Yvonne Craig, as Batgirl, looking at the camera
The amazing Yvonne Craig.
And last of course, is Batgirl! Now the character of Batgirl predates the show, but she was a character named Betty Kane back in 1961 when she was created but shortly vanished again in '64. Throughout the history of Batman 1966, there seemed to be a push for more female characters, be it reviving Catwoman, introducing side characters from the comics like Aunt Harriet, or Batgirl. Instead of introducing a new character backstory, they opted to include their Batgirl on someone else's story - primarily the bumbling police commissioner, James Gordon. And hence was born Barbara Gordon, introduced in the comics the same year as when she premiered on the show. For those fact checking me at home, you'll notice that the comic appearance of Barbara appears a few months before her episode. The Wikipedia still credits William Dozier, the executive producer of the Batman show of pitching the specific idea to DC of Batgirl being Commissioner Gordon's daughter. DC loved the idea they immediately started writing her. Comics seem to get produced quicker than television shows, so the comic won the race. Still, Batgirl definitely made a big splash in the show, played spectacularly by Yvonne Craig. Despite ratings flagging in the third and final season, she was easily a highlight.
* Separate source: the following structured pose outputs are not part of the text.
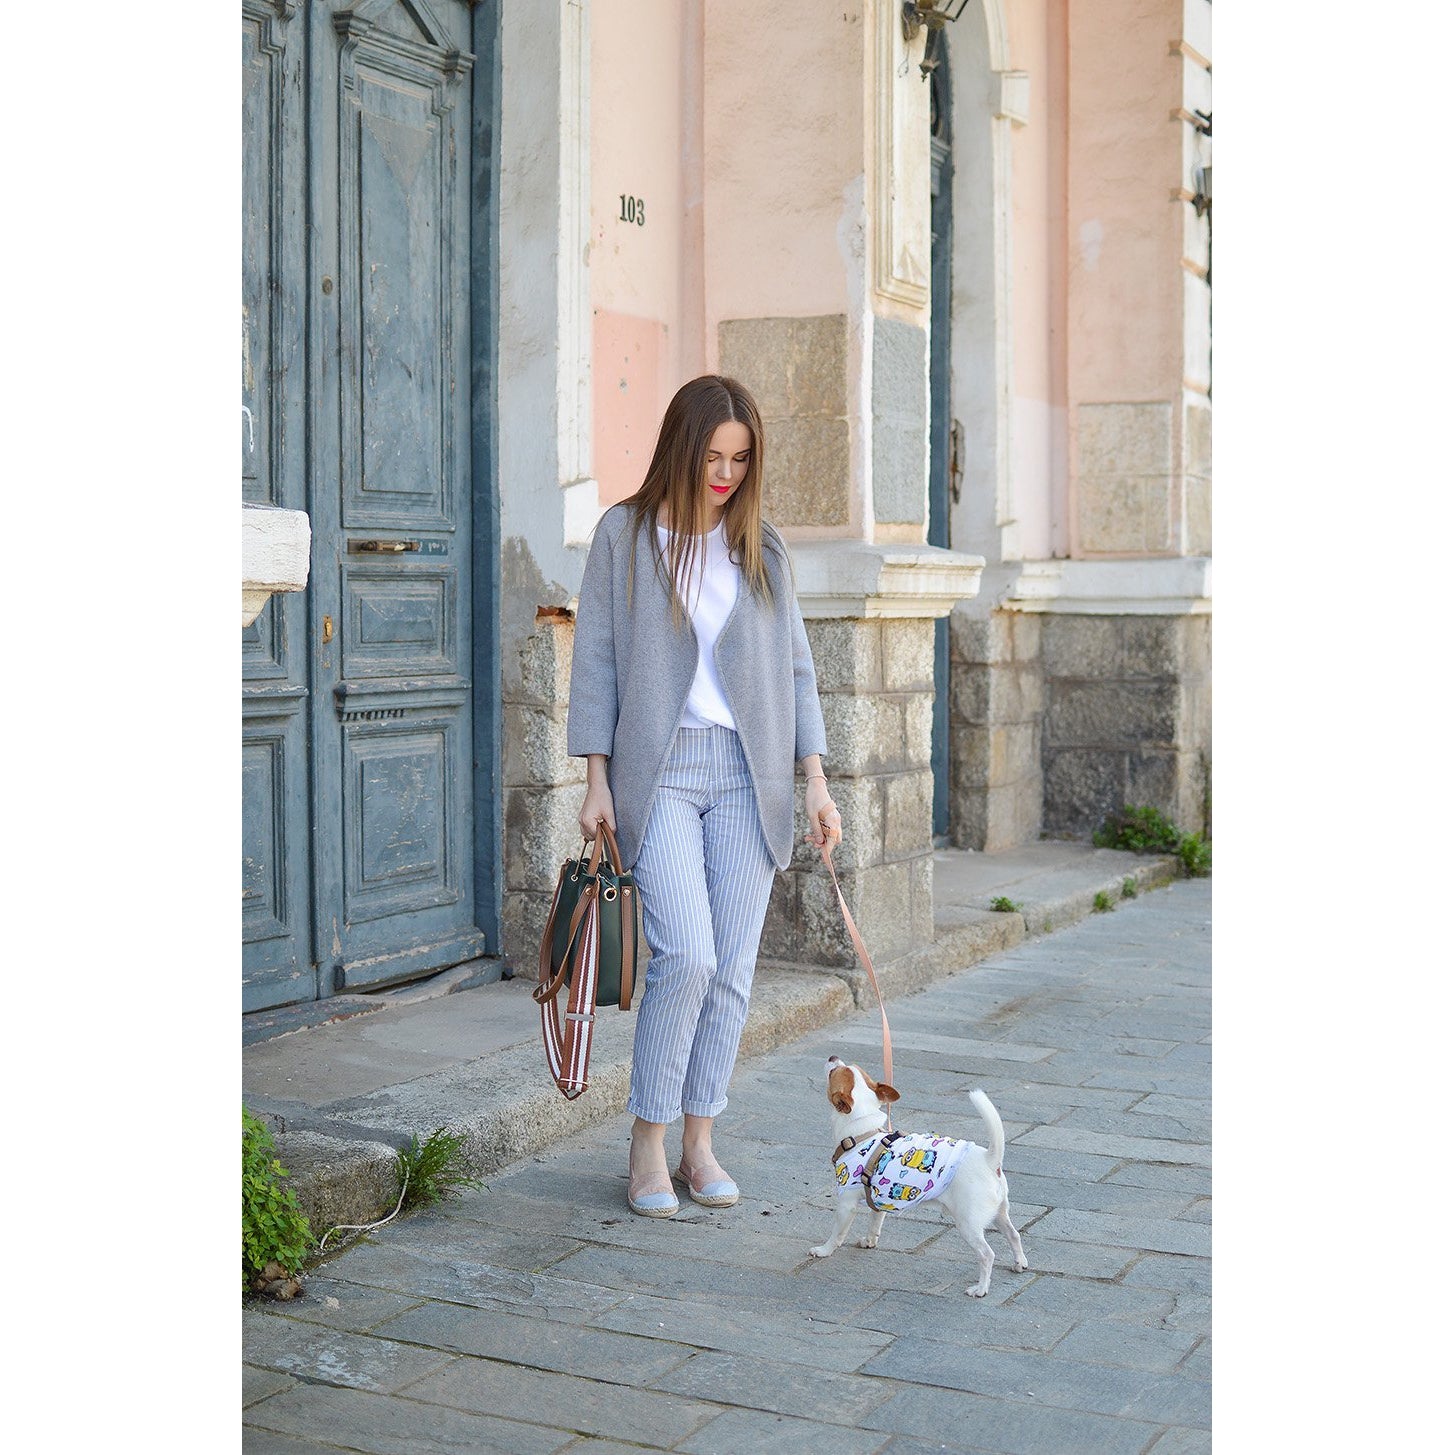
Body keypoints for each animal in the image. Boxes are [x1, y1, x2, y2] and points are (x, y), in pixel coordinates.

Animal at [808, 1059, 1035, 1297]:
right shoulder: (877, 1199)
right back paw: (1019, 1263)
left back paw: (980, 1288)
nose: (832, 1057)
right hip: (999, 1213)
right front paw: (869, 1241)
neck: (862, 1133)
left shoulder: (846, 1205)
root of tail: (989, 1160)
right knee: (1013, 1234)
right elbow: (874, 1224)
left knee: (987, 1254)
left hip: (968, 1223)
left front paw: (823, 1250)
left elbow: (837, 1234)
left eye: (833, 1072)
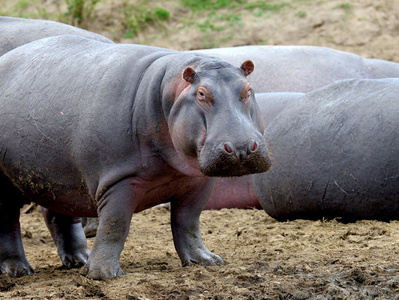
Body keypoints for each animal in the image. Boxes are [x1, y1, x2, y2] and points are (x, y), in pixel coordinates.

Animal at [0, 35, 272, 278]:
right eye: (202, 94)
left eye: (248, 90)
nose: (241, 148)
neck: (166, 94)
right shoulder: (119, 181)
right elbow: (115, 225)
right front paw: (103, 275)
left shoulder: (198, 181)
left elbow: (188, 222)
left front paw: (206, 261)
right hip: (9, 182)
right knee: (8, 223)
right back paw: (18, 271)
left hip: (60, 178)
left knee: (58, 215)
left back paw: (79, 260)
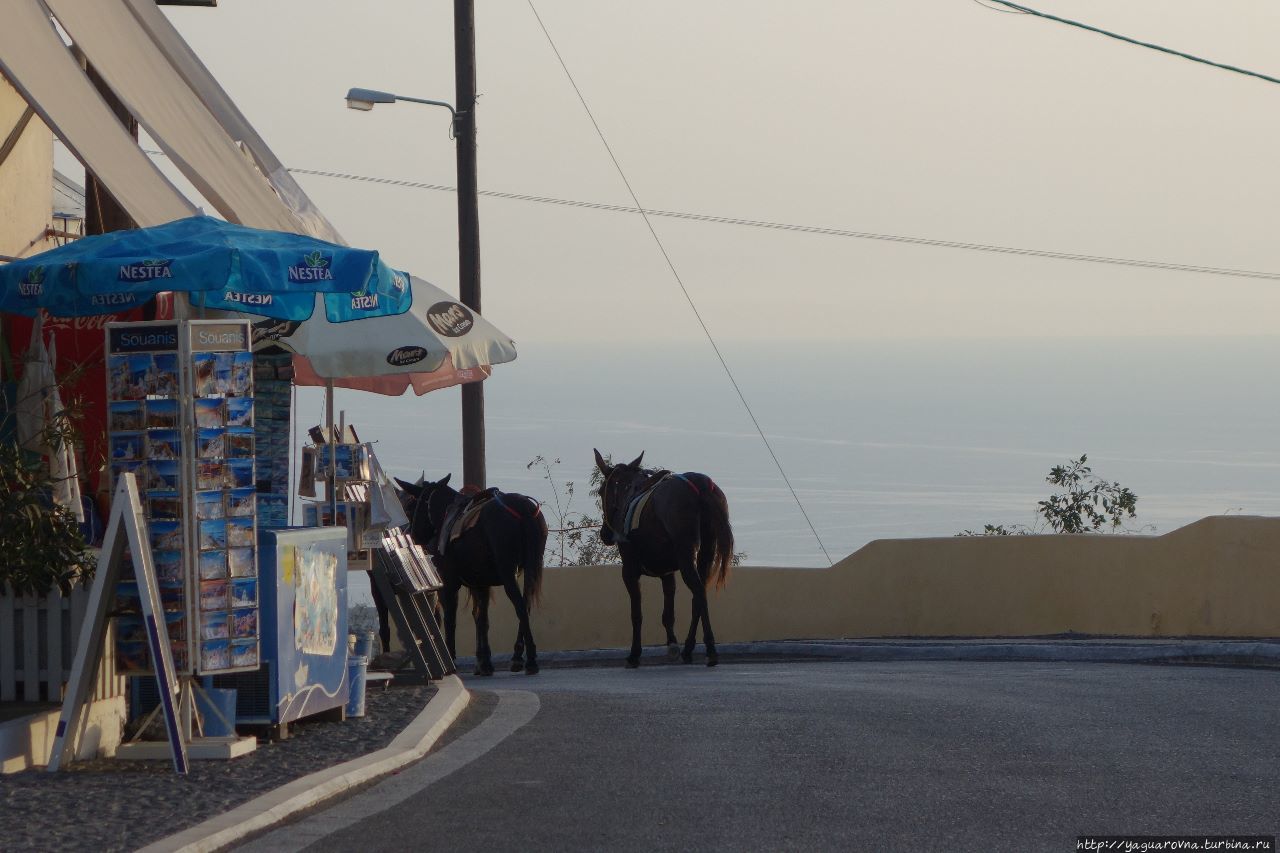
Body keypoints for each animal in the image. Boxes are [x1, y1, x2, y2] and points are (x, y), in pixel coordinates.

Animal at [394, 473, 545, 676]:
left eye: (411, 506)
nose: (412, 534)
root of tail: (524, 510)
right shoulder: (481, 584)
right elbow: (482, 619)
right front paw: (484, 663)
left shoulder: (449, 584)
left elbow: (451, 619)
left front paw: (452, 660)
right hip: (531, 566)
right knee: (526, 605)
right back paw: (518, 656)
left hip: (507, 571)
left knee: (520, 606)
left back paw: (529, 660)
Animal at [593, 445, 737, 666]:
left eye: (601, 490)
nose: (605, 534)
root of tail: (700, 486)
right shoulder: (667, 574)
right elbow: (668, 614)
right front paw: (672, 644)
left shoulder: (629, 572)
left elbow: (636, 613)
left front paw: (635, 653)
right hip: (706, 552)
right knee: (698, 596)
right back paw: (688, 648)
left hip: (686, 554)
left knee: (698, 591)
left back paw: (710, 649)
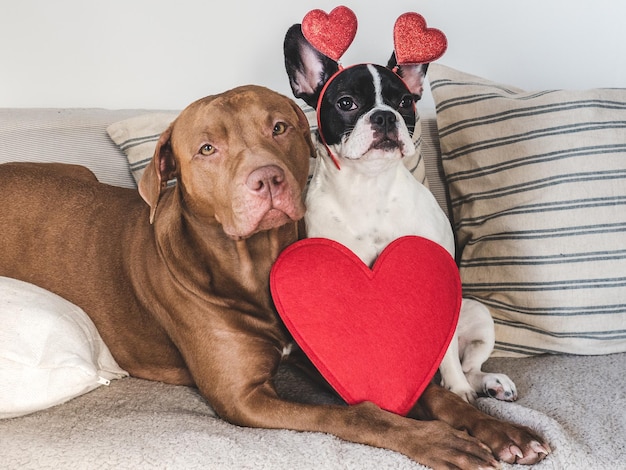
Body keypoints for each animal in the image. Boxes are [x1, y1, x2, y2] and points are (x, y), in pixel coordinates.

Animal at [0, 86, 544, 468]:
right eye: (206, 149)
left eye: (279, 127)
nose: (267, 179)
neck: (254, 263)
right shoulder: (244, 399)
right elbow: (358, 411)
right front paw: (439, 441)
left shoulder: (322, 353)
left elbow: (428, 389)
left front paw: (496, 429)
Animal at [286, 23, 516, 402]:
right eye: (346, 102)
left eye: (405, 102)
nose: (384, 115)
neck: (368, 186)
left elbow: (447, 353)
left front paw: (457, 390)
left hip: (477, 315)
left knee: (469, 364)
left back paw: (486, 383)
The show sat at this interesting inflection point that was basically the death of the Silver Age and birth of the Bronze Age of comics. The show celebrated the Silver Age so the older fans, causal fans, or newer fans enthusiastically embraced it. In the world of comics, Dennis O'Neil and similar writers were already busy making comics grittier and bringing more relevant themes to comics. Seeing Batman run around with a giant bomb didn't fit into the new comic order. But still it resurrected some characters either from obscurity or a Comic Code related demise and the show's impact can still be seen celebrated either in the Schumacher films or the amazing Batman: Brave and the Bold animated series. The campiness of the Batman show has also been pointed out to by Bronze Age creators as the bright light they wanted to run from, being as much an indirect influence for the newer creators like Frank Miller and Alan Moore as O'Neil was a direct influence. And yet it's from Neil Gaiman, from that same generation of creators, that The Riddler got his bowler and suit brought over from the show. Maybe not all of them ran that far from it.